Assignment | Please edit the records from the line containing "Bạn có thể tham khảo thêm" down to the line containing "YOU MAY ALSO LIKE..." by replacing "Home" with "Inicio", and change nothing else. Give back only those lines, with the pictures left out.

##### Data

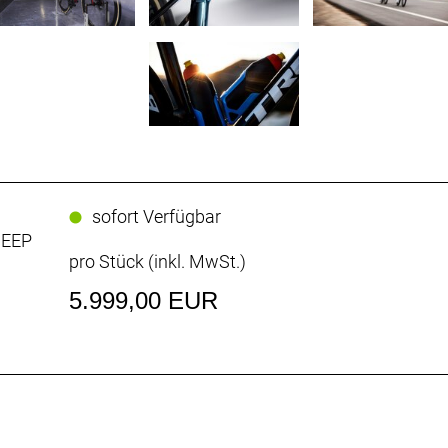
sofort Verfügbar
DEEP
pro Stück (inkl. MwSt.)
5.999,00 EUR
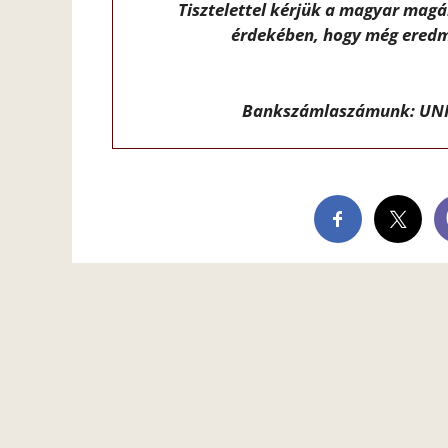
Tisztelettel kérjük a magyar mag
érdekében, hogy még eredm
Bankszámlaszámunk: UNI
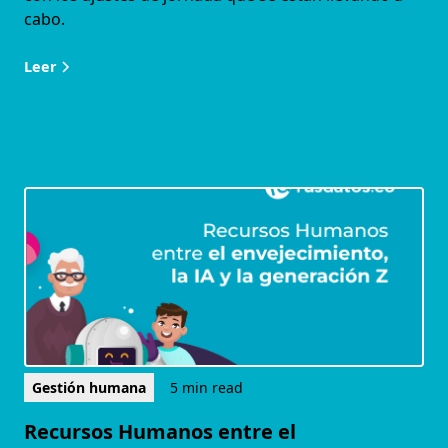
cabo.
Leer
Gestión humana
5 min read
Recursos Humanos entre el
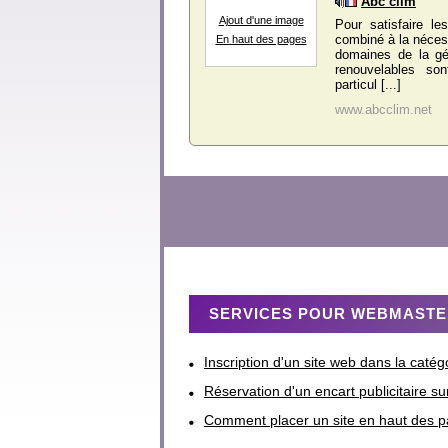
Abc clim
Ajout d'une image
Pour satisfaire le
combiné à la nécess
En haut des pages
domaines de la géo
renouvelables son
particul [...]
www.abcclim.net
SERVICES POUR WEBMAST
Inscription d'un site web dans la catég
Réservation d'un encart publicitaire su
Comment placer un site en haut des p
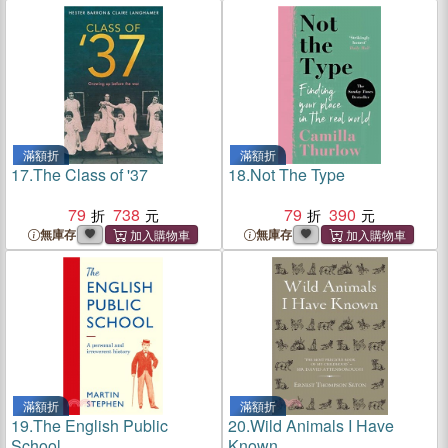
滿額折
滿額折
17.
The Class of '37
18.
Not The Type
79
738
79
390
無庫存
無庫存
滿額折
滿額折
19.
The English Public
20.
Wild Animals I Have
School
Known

##########
##### Data

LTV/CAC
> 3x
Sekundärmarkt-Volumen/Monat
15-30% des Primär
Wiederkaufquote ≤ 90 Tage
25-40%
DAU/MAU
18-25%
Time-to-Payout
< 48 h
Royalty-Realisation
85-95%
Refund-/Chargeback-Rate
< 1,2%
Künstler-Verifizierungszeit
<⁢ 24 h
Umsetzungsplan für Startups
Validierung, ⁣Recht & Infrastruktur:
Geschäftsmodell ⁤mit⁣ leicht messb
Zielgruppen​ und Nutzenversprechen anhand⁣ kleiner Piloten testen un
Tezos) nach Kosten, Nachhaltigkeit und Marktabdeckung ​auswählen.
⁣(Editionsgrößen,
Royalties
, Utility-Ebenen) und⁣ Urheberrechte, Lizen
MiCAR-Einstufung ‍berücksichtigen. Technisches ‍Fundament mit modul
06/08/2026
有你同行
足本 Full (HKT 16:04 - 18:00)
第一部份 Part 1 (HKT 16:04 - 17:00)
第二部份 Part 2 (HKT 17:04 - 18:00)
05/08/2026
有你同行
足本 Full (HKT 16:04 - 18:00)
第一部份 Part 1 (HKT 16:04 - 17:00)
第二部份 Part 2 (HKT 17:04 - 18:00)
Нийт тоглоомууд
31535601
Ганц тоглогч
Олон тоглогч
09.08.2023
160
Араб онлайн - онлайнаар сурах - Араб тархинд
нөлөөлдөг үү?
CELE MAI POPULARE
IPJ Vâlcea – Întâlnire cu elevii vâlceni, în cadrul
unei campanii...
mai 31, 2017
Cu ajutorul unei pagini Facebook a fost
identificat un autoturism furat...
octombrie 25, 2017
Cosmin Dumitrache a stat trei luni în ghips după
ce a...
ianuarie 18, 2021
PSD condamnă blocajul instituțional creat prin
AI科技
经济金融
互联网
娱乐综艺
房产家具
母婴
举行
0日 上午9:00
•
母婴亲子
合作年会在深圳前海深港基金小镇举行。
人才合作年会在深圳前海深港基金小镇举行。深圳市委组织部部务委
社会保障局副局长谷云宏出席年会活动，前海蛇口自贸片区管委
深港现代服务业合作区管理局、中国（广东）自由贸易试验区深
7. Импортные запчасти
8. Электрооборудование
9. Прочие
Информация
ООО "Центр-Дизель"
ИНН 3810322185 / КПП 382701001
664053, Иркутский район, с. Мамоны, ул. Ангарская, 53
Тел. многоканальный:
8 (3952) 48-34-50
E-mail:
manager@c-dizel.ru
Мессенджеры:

##########
##### Data

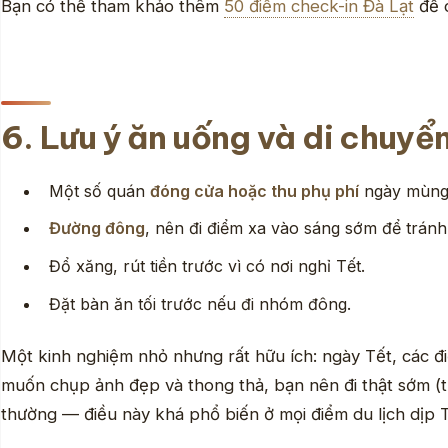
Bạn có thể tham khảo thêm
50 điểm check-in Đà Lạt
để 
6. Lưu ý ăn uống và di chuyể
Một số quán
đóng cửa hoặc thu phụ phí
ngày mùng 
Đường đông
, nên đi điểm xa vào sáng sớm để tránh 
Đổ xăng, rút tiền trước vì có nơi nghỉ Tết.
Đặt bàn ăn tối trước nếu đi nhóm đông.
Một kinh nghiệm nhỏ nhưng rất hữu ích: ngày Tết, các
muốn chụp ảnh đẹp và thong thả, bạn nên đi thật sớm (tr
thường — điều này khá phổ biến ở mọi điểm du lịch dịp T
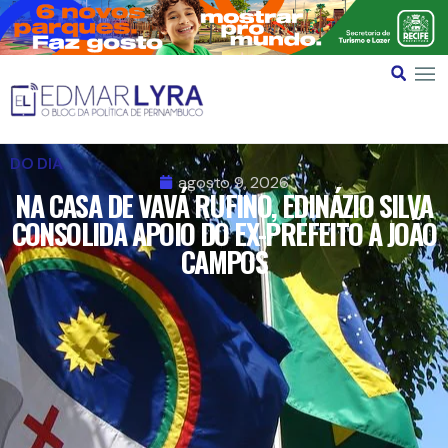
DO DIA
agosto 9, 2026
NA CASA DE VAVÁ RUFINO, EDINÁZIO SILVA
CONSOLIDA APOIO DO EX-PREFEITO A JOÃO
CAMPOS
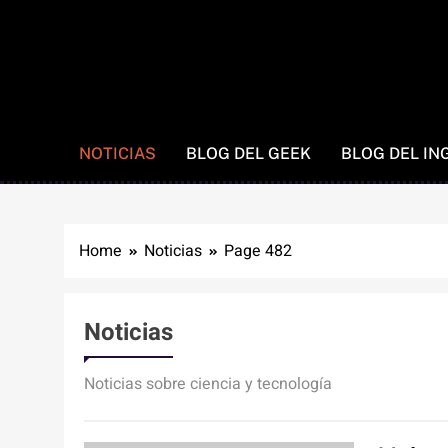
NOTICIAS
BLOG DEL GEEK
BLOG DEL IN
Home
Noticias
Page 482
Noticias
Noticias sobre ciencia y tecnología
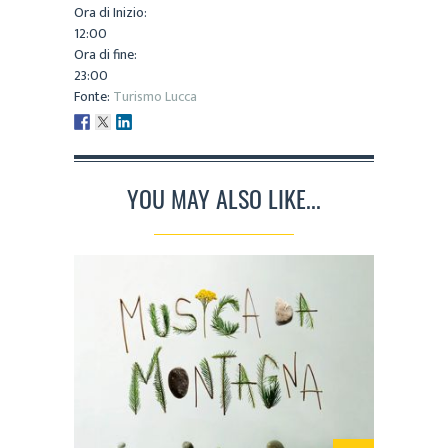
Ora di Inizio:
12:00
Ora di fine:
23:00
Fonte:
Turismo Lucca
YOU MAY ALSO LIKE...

##########

Exercise answer |
Bạn có thể tham khảo thêm
50 điểm check-in Đà Lạt
để 
6. Lưu ý ăn uống và di chuyể
Một số quán
đóng cửa hoặc thu phụ phí
ngày mùng 
Đường đông
, nên đi điểm xa vào sáng sớm để tránh 
Đổ xăng, rút tiền trước vì có nơi nghỉ Tết.
Đặt bàn ăn tối trước nếu đi nhóm đông.
Một kinh nghiệm nhỏ nhưng rất hữu ích: ngày Tết, các
muốn chụp ảnh đẹp và thong thả, bạn nên đi thật sớm (tr
thường — điều này khá phổ biến ở mọi điểm du lịch dịp T
DO DIA
agosto 9, 2026
NA CASA DE VAVÁ RUFINO, EDINÁZIO SILVA
CONSOLIDA APOIO DO EX-PREFEITO A JOÃO
CAMPOS
NOTICIAS
BLOG DEL GEEK
BLOG DEL IN
Inicio
Noticias
Page 482
Noticias
Noticias sobre ciencia y tecnología
Ora di Inizio:
12:00
Ora di fine:
23:00
Fonte:
Turismo Lucca
YOU MAY ALSO LIKE...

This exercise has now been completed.